In the distance, I spied an achievement lurking. I decided not to climb up to it though, since I had a more important task at hand:
Hiking this windy trail.
As is constant in the Hauraki Gulf, Rangitoto sits presiding over the bay.
Also present and presiding: cows.
I don’t interfere with the animals so long as they don’t interfere with me. I took this photo with the big lens.
While we’re on the subject: have a photo of some lambs.
The trail runs alongside some of the NZ military’s land. You don’t want to mess about climbing fences unless you’re sure of where you are.
Fortunately, these days New Zealand is quite peaceful. I love seeing these cows alongside this old lookout post.
On the far side of the peninsula near Tiritiri Island is Pink Beach. I was lucky enough to catch the tide at just the right place to make this cool effect.
I ventured down to the beach to take some up-close photos. You don’t want to walk out on this stuff.
You can tell when you’ve reached the halfway point and started to turn back when you see back along the peninsula toward the town. This is the South coast of Whangaparaoa, and the beach is along Te Haruhi Bay.
Let’s check it out!
This bit of trail is a little confusing, and the map is not helpful. The trail runs along the beach, so if you get a bit turned around you can just walk to the beach via whichever way seems the most expedient (keeping in mind that the ground in this area does get a bit marshy).
It’s a really nice day, but surprisingly the beach is not very well-populated. I stuck a toe in the water, and given how chilly it was the lack of attendance becomes a bit less surprising :)

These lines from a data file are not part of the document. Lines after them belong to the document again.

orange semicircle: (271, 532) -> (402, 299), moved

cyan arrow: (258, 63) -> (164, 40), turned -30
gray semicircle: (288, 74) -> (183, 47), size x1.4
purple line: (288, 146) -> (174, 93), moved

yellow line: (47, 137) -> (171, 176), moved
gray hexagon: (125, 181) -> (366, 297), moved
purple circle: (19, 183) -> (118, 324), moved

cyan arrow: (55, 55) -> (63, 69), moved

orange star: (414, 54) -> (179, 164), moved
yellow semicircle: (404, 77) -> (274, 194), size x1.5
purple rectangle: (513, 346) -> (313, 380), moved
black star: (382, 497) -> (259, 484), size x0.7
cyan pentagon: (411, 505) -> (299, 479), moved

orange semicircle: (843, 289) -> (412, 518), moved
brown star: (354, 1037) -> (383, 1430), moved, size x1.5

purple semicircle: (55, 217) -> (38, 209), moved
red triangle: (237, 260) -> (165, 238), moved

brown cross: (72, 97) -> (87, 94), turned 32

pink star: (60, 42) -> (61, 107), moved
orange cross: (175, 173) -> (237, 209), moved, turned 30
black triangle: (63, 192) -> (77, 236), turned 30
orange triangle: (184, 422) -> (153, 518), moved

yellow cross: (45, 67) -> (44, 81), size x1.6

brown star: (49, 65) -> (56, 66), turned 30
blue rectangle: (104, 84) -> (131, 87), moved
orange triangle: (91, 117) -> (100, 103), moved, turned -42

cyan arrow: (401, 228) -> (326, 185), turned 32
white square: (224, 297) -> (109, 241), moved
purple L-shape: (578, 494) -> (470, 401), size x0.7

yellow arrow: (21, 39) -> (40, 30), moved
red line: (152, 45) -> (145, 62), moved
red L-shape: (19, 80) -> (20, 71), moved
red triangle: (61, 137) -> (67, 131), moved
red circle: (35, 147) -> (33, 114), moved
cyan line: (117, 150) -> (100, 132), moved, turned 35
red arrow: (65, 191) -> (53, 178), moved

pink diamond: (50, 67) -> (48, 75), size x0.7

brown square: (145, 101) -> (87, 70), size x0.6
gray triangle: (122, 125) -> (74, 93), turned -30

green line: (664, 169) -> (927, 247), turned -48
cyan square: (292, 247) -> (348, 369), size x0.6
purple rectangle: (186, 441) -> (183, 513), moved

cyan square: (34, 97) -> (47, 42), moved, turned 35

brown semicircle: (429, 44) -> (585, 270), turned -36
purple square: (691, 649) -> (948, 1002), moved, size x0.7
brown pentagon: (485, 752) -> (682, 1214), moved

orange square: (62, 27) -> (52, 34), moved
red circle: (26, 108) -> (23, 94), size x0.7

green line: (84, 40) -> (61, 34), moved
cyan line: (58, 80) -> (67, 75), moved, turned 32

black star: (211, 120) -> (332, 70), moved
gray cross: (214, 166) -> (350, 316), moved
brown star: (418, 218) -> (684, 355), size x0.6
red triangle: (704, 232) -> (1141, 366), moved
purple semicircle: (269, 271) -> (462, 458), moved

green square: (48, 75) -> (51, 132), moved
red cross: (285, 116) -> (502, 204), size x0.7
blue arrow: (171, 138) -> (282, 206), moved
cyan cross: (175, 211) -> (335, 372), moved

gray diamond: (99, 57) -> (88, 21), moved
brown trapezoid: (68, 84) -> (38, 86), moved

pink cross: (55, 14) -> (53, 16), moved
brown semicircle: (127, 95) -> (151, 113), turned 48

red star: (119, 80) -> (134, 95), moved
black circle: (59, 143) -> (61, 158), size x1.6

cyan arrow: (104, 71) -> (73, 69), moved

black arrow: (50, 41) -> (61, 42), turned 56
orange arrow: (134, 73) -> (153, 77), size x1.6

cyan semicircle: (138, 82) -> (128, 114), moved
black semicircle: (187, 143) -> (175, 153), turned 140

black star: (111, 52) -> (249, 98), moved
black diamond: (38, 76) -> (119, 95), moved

You have to keep alert; this red blaze is what you’re looking for. This is where the trail departs the beach, and if you’re not keeping your eyes peeled you could easily miss it (the nice older lady I hiked part of this trail with last time I was here did exactly that; it was at this point that we started walking together because I helped her re-orient herself).
Once off the beach, you will find yourself at a campground. This makes a nice place to stop and rest; there are picnic tables, restrooms, and even clean water for refilling your bottle should you need it.
Speaking of being turned around, you might recall that last time I went the wrong way back. This time I found the correct route, which took me up the Western edge of the Lookout Track. If you see the old woolshed, you’re going the right way.
The trail is, unfortunately, quite bad here. Experienced NZ hikers will likely be able to tell that this innocuous looking grass is really mostly marshland.
The good news is, there’s a road that runs parallel to the trail up this same hill. Take my advice: go up the road rather than up the trail. You’re not going to miss anything.
You can rejoin the Lookout Trail once you’re up the hill, or you can veer to your left, keep following the road, and meet the Heritage Trail about where it exits the park gates. I was in no hurry, so I stuck with the Lookout Trail and went the long way around.
This route also meant that I got to see the WWII pillbox again, not that with the fantastic views and the other great stuff I saw I was all that enamored with this hunk of military concrete.
Your trip back will border this stream. The trail becomes a little confusing in parts, but keep your eye out for blazes and consult your map if you’re feeling lost.
So that’s Shakespear Park! I know it’s the same walk as last time, but I hope I was able to find some additional things to show you that make up for the repeat!